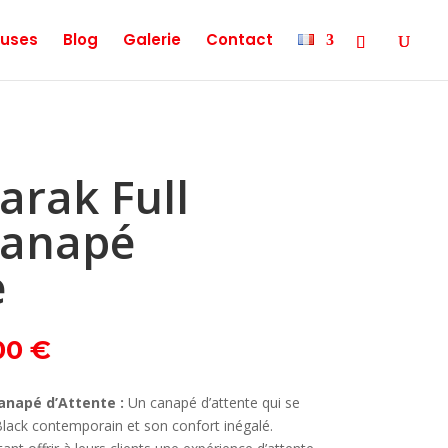
uses
Blog
Galerie
Contact
arak Full
Canapé
e
Le
00
€
prix
actuel
Canapé d’Attente :
Un canapé d’attente qui se
est :
 Black contemporain et son confort inégalé.
0 €.
449,00 €.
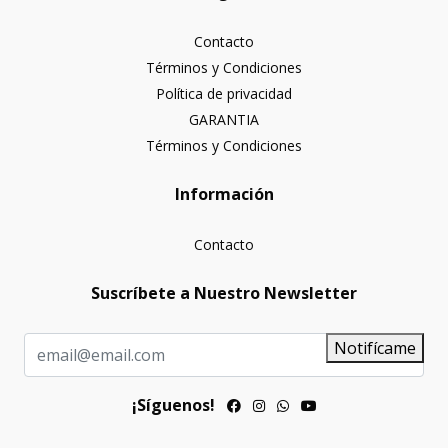
Contacto
Términos y Condiciones
Política de privacidad
GARANTIA
Términos y Condiciones
Información
Contacto
Suscríbete a Nuestro Newsletter
Notifícame
¡Síguenos!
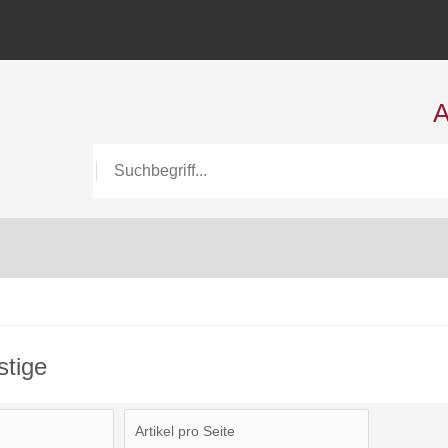
A
stige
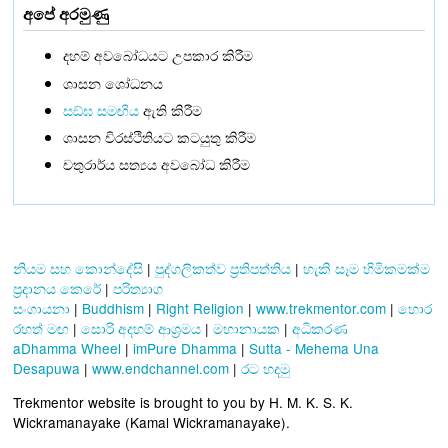
අපේ අරමුණු
දහම් අවබෝධයට උපකාර කිරීම
ශාසන ශෝධනය
සඞ්‌ඝ සමඟිය
ඇති කිරීම
ශාසන චිරස්ථිතියට කටයුතු කිරීම
චතුරාර්ය සත්‍යය අවබෝධ කිරීම
නියම සහ කොන්දේසි
|
පුද්ගලිකත්ව ප්‍රතිපත්තිය
|
හැකි සෑම හිමිකමක්ම
ප්‍රදානය කෙරේ
|
පරිත්‍යාග
සංගායනා
|
Buddhism
|
Right Religion
|
www.trekmentor.com
|
හොර
රහත් මඟ
|
සොරි අදහම් ආශ්‍රමය
|
මහානායක
|
අධිකරණ
aDhamma Wheel
|
imPure Dhamma
|
Sutta - Mehema Una
Desapuwa
|
www.endchannel.com
|
රට හදමු
Trekmentor website is brought to you by H. M. K. S. K.
Wickramanayake (Kamal Wickramanayake).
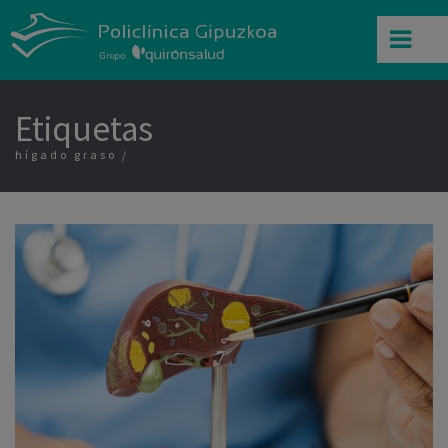
Etiquetas
hígado graso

:::::

Update the rows above, replacing each occurrence of "Contacto" with "Contáctenos" and leaving everything else unchanged. Do not include the pictures in the answer.

uses
Blog
Galerie
Contact
arak Full
Canapé
e
Le
00
€
prix
actuel
Canapé d’Attente :
Un canapé d’attente qui se
est :
 Black contemporain et son confort inégalé.
0 €.
449,00 €.
Contáctenos
Términos y Condiciones
Política de privacidad
GARANTIA
Términos y Condiciones
Información
Contáctenos
Suscríbete a Nuestro Newsletter
Notifícame
¡Síguenos!
A
stige
අපේ අරමුණු
දහම් අවබෝධයට උපකාර කිරීම
ශාසන ශෝධනය
සඞ්‌ඝ සමඟිය
ඇති කිරීම
ශාසන චිරස්ථිතියට කටයුතු කිරීම
චතුරාර්ය සත්‍යය අවබෝධ කිරීම
නියම සහ කොන්දේසි
|
පුද්ගලිකත්ව ප්‍රතිපත්තිය
|
හැකි සෑම හිමිකමක්ම
ප්‍රදානය කෙරේ
|
පරිත්‍යාග
සංගායනා
|
Buddhism
|
Right Religion
|
www.trekmentor.com
|
හොර
රහත් මඟ
|
සොරි අදහම් ආශ්‍රමය
|
මහානායක
|
අධිකරණ
aDhamma Wheel
|
imPure Dhamma
|
Sutta - Mehema Una
Desapuwa
|
www.endchannel.com
|
රට හදමු
Trekmentor website is brought to you by H. M. K. S. K.
Wickramanayake (Kamal Wickramanayake).
Etiquetas
hígado graso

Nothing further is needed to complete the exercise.